**Written exercise 1:**
Edit the grating-fabrication text from "It should be noted" up to and including "the present application.", putting "illustrative purposes" in place of "descriptive purposes".
**Written exercise 2:**
Decide whether each statement agrees with the grating-fabrication text, answering yes or no and quoting the words that settle it.
(a) In the first embodiment, the gaps of the depth-varying grating all have the same width.
(b) The text gives a fabrication method for the depth-identical grating structure 200.
(c) In step S100, a photoresist layer is coated on the surface of the substrate.

━━ Given text ━━

Detailed Description
The present application will be described in further detail with reference to the drawings and examples, in order to make the objects, technical solutions and advantages of the present application more apparent. It should be understood that the specific embodiments described herein are for purposes of illustration only and are not intended to limit the scope of the application. All other embodiments, which can be made by those skilled in the art based on the embodiments of the application without making any inventive effort, are intended to be within the scope of the application.
The terms "first," "second," "third," "fourth" and the like in the description and in the claims and in the above-described figures, if any, are used for distinguishing between similar elements and not necessarily for describing a particular sequential or chronological order. It is to be understood that the data so used may be interchanged under appropriate circumstances, or in other words, the described embodiments may be implemented in other sequences than those illustrated or otherwise described herein. Furthermore, the terms "comprises," "comprising," and "having," and any variations thereof, may also include other items, such as processes, methods, systems, articles, or apparatus that include a series of steps or elements, are not necessarily limited to only those steps or elements explicitly listed, but may include other steps or elements not explicitly listed or inherent to such processes, methods, articles, or apparatus.
It should be noted that the description of "first", "second", etc. in this disclosure is for descriptive purposes only and is not to be construed as indicating or implying a relative importance or implying an indication of the number of technical features being indicated. Thus, a feature defining "a first" or "a second" may explicitly or implicitly include one or more such feature. In addition, the technical solutions of the embodiments may be combined with each other, but it is necessary to base that the technical solutions can be realized by those skilled in the art, and when the technical solutions are contradictory or cannot be realized, the combination of the technical solutions should be considered to be absent and not within the scope of protection claimed in the present application.
Referring to fig. 1-3, a first embodiment of the present application provides a grating structure 300 that includes a depth-varying grating 100 for the terahertz band. The depth-varying grating 100 comprises successive gratings of different depths. In this embodiment, the depth-variable grating 100 includes a structure in which gaps and gratings are alternately arranged, and the depth of the gratings is not uniform, and the widths of the gaps are the same, and the widths of the gratings are the same. It will be appreciated that in this embodiment, a grating structure 300 is shown that employs a partially depth-varying grating 100 and a partially depth-identical grating structure 200, while in some other possible embodiments, the grating structure 300 may be entirely a depth-varying grating 100. The following describes only the method for fabricating the depth-varying grating 100, and the depth-identical grating structure 200 may be implemented by any conventional fabrication method, and is not described or limited herein.
Referring to fig. 4-5 in combination, the method for fabricating the depth-variable grating 100 includes steps S100-S500.
In step S100, a photoresist layer 2 is coated on the surface of the substrate 1.

━━━
━━ Dataset records ━━

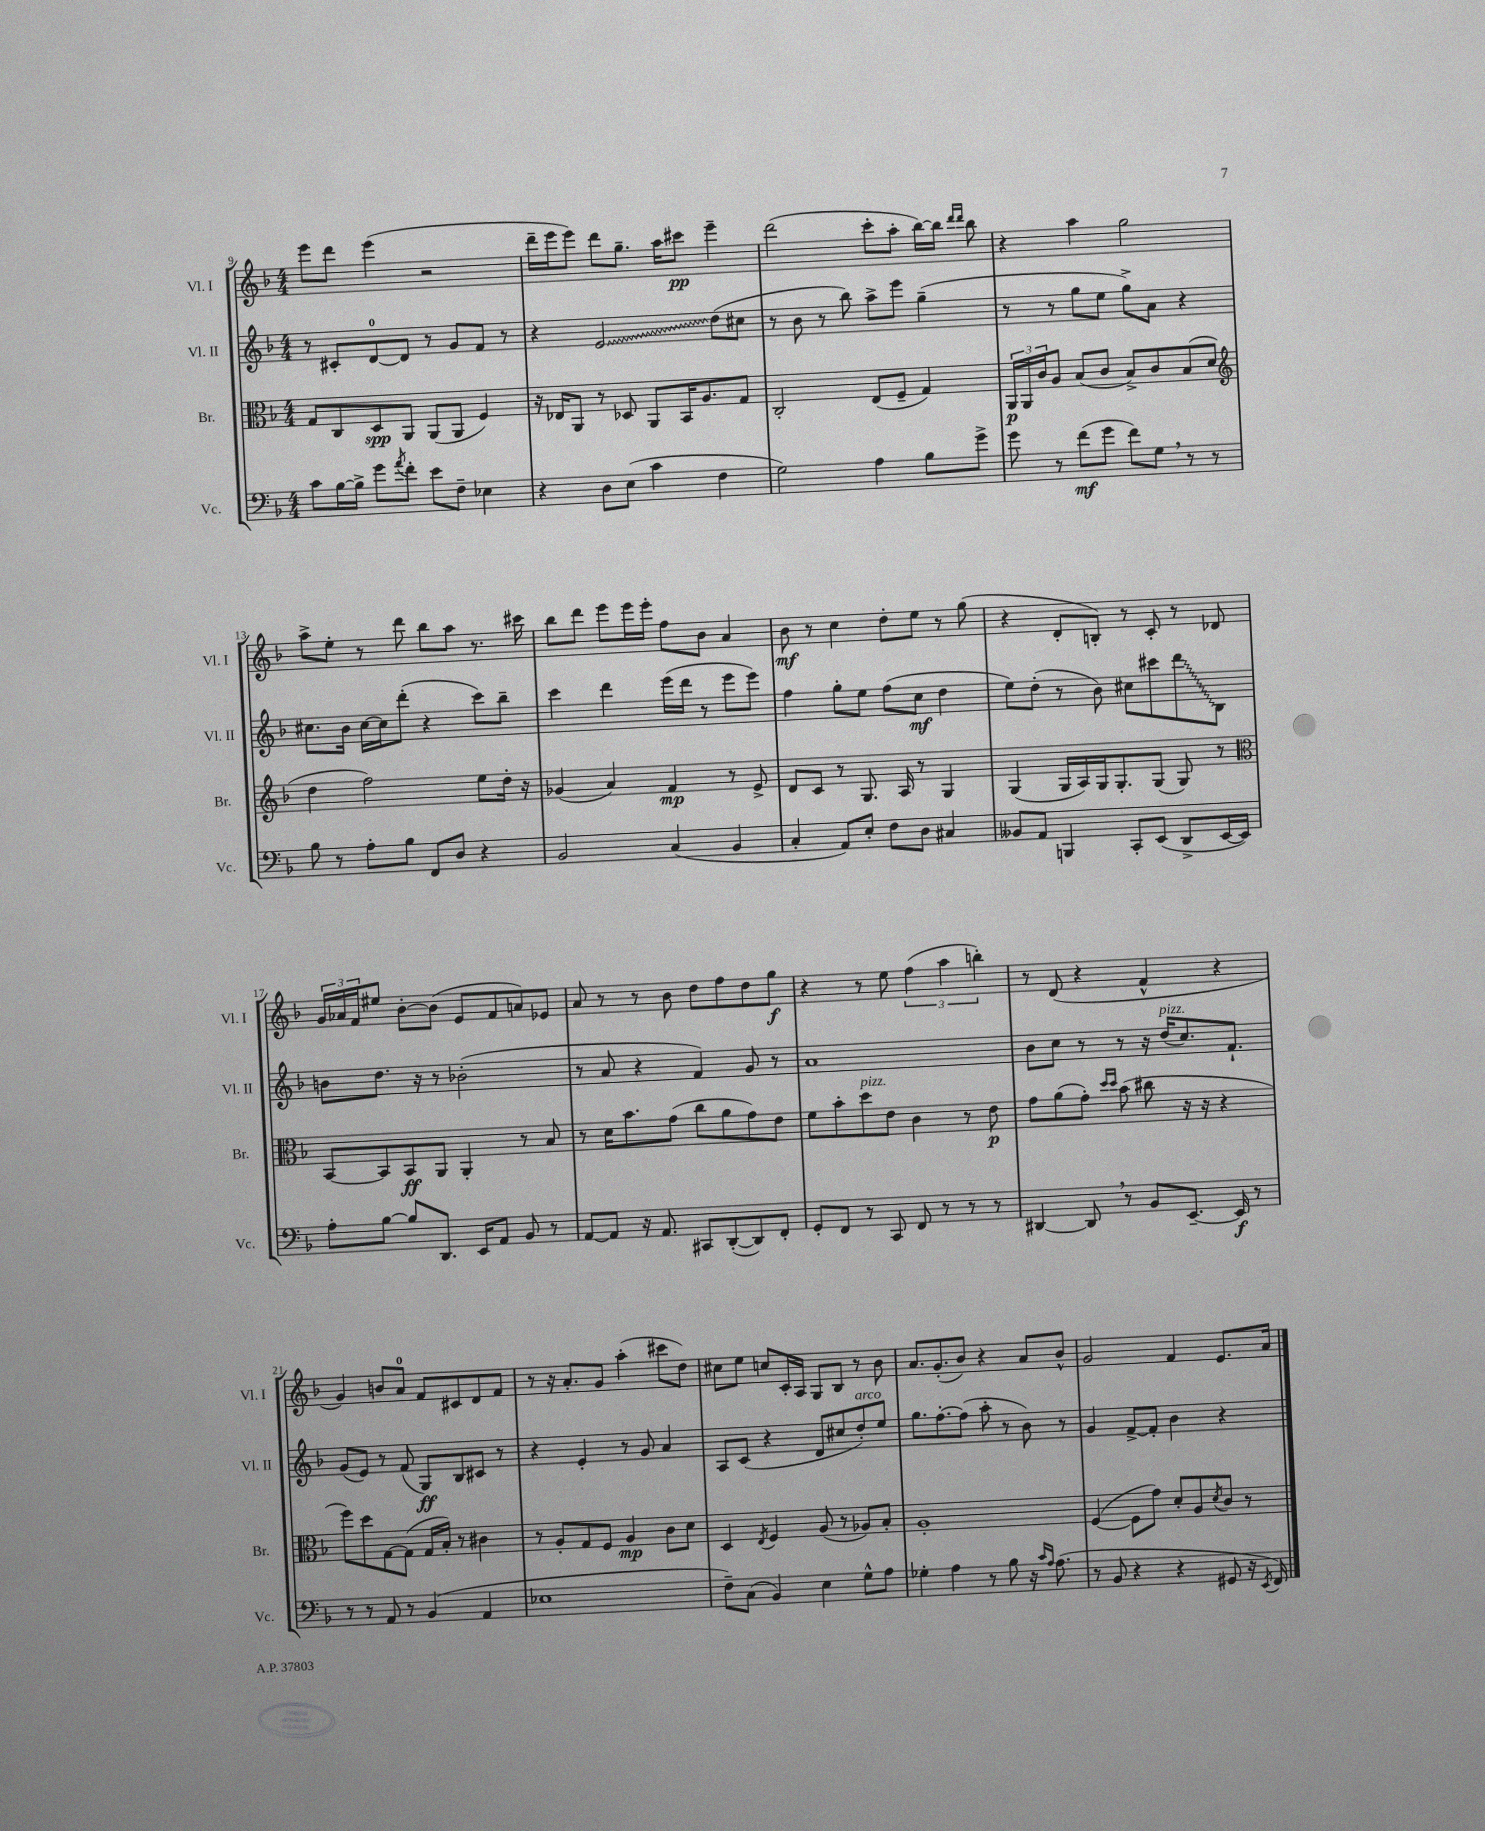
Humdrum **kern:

**kern	**kern	**kern	**kern
*staff4	*staff3	*staff2	*staff1
*clefF4	*clefC3	*clefG2	*clefG2
*k[b-]	*k[b-]	*k[b-]	*k[b-]
*M4/4	*M4/4	*M4/4	*M4/4
8c	8G	8r	8eee
[16B-	8C	8c#'	8ddd
16B-^]	.	.	.
8g	8D	[8d	(4eee
8qa	.	.	.
8f'	8AA	8d]	.
8e	(8AA	8r	2r
8F~	8AA	8g	.
4E-	4F)	8f	.
.	.	8r	.
=	=	=	=
4r	16r	4r	16ddd~
.	16E-	.	16eee
.	8AA	.	8eee)
8D	8r	2e	8ddd
(8E	8D-	.	8.gg~
4c	8AA	.	.
.	.	.	16aa
.	16BB-	.	8ccc#
.	8.A	.	.
4F	.	(8dd	4eee~
.	8G	8cc#	.
=	=	=	=
2G)	2C'	8r	(2ddd
.	.	8b-	.
.	.	8r	.
.	.	8bb-)	.
4A	(8E	8aa^	8ccc'
.	8F~	8eee	8aa'
8B-	4G)	(4gg~	[16bb-)
.	.	.	16bb-]
.	.	.	16qqddd
.	.	.	16qqddd
8g^	.	.	8bb-
=	=	=	=
8g	24AA	8r	4r
.	24AA	.	.
.	24c	.	.
8r	8A	8r	.
(8f	(8B-	8gg	4aa
8g	8c	8ee	.
8f)	8B-^)	8gg^)	2gg
8G	8c	8a	.
8r	(8B-	4r	.
8r	8d	.	.
=	=	=	=
*	*clefG2	*	*
8B-	4dd	8.cc#	8aa^
8r	.	.	8ee'
.	.	16b-	.
8A'	2ff)	[16cc#	8r
.	.	16cc#]	.
8B-	.	(8ddd'	8ddd
8FF	.	4r	8bb-
8D	.	.	8aa
4r	8ee	8ccc)	8.r
.	16dd'	8bb-~	.
.	16r	.	16ccc#
=	=	=	=
2BB-	(4g-	4ccc	8bb-
.	.	.	8ddd
.	4a)	4ddd	8eee
.	.	.	16eee
.	.	.	16eee'
(4C	4f	(16eee	8ff
.	.	16ddd	.
.	.	8r	8b-
4BB-	8r	8eee	4a
.	8e^	8eee)	.
=	=	=	=
4C'	8d	4ff	8b-
.	8c	.	8r
8AA)	8r	8gg'	4cc
8E'	8.G	8ee	.
8F	.	(8ff	8dd'
.	16A	.	.
8D	8r	8cc	8ee
4C#	4G	4dd	8r
.	.	.	(8gg
=	=	=	=
8BB--	(4G	8ee)	4r
8AA	.	(8dd'	.
4BBB	16G	8r	8d'
.	16A)	.	.
.	16G	8b-)	8B')
.	8.G'	.	.
8CC'	.	8cc#	8r
(8EE	(8G	8ccc#	8c'
8DD^	8G)	8ddd	8r
[16EE	8r	8B-	8d-
16EE])	.	.	.
=	=	=	=
*	*clefC3	*	*
8A'	[8BB-	8b	24g
.	.	.	24a-
.	.	.	24f
[8B-	8BB-]	8.dd	8ee#
8B-]	8BB-	.	[8b-'
.	.	16r	.
8.DD	8AA	8r	(8b-]
.	4AA'	(2b-'	8e
16EE	.	.	.
8AA	.	.	8f
8BB-	8r	.	8a)
8r	8B-	.	8e-
=	=	=	=
[8AA	8r	8r	8a
8AA]	16d	8a	8r
.	8.b-	.	.
16r	.	4r	8r
8.AA	.	.	.
.	(8g	.	8b-
8CC#	8cc	4f)	8dd
([8DD'	8a	.	8ff
8DD])	8g)	8g	8dd
8FF'	8e	8r	8gg
=	=	=	=
8GG'	8f	1a	4r
8FF	8b-'	.	.
8r	8dd	.	8r
8CC	8e	.	8ee
8FF	4c	.	(6ff
8r	.	.	.
.	.	.	6aa
8r	8r	.	.
.	.	.	6bb')
8r	8e	.	.
=	=	=	=
[4DD#	8g	8b-	8r
.	(8a	8cc	(8d
8DD#]	8g')	8r	4r
.	16qqdd	.	.
.	16qqdd	.	.
8r	(8b-	8r	.
8BB-	8cc#	16r	4f^^
.	.	(16dd	.
[8.EE~	16r	8.cc)	.
.	16r	.	.
.	4r	.	4r
16EE]	.	8.f`	.
8r	.	.	.
=	=	=	=
8r	8ff)	(8g	4g)
8r	8dd	8e)	.
8AA	[8G	8r	8b
8r	(8G]	(8f	8a
(4BB-	16G	8G)	8f
.	16B-')	.	.
.	8r	8B-	8c#
4AA	4c#	8c#	8d
.	.	8r	8f
=	=	=	=
1E-	8r	4r	8r
.	8A'	.	16r
.	.	.	8.a'
.	8G	4e'	.
.	8F	.	8g
.	4A	8r	(4aa'
.	.	8g	.
.	8c	4a	8ccc#
.	8d	.	8dd)
=	=	=	=
8F~)	4D	8A	8cc#
(8C	.	(8c	8ee
.	8qE	.	.
4BB-)	4F	4r	8cc
.	.	.	16c'
.	.	.	16A
4E	(8A	8d	8G
.	8r	8cc#	8B-
8G^^	8A-)	8dd')	8r
8A	8B-'	8ee	8b-
=	=	=	=
4G-'	1A'	8.gg	8.a
.	.	[8.ff'	(8.g'
4A	.	.	.
.	.	(8ff]	8b-)
8r	.	8aa'	4r
8B-	.	8r	.
16r	.	8b-)	8a
16qqc	.	.	.
16qqA	.	.	.
(8.A	.	.	.
.	.	8r	8b-^^
=	=	=	=
8r	([4F	4g	2g
8BB-	.	.	.
4r	8F]	[8f^	.
.	8g)	8f']	.
4r	8d'	4b-	4f
.	8A	.	.
.	8qd	.	.
8GG#	8c	4r	8.e
16r	8r	.	.
8qEE	.	.	.
16FF)	.	.	16a
==	==	==	==
*-	*-	*-	*-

━━━

**Full response 1:**
It should be noted that the description of "first", "second", etc. in this disclosure is for illustrative purposes only and is not to be construed as indicating or implying a relative importance or implying an indication of the number of technical features being indicated. Thus, a feature defining "a first" or "a second" may explicitly or implicitly include one or more such feature. In addition, the technical solutions of the embodiments may be combined with each other, but it is necessary to base that the technical solutions can be realized by those skilled in the art, and when the technical solutions are contradictory or cannot be realized, the combination of the technical solutions should be considered to be absent and not within the scope of protection claimed in the present application.

**Full response 2:**
(a) Yes: "the widths of the gaps are the same"
(b) No: "the depth-identical grating structure 200 may be implemented by any conventional fabrication method, and is not described or limited herein"
(c) Yes: "In step S100, a photoresist layer 2 is coated on the surface of the substrate 1."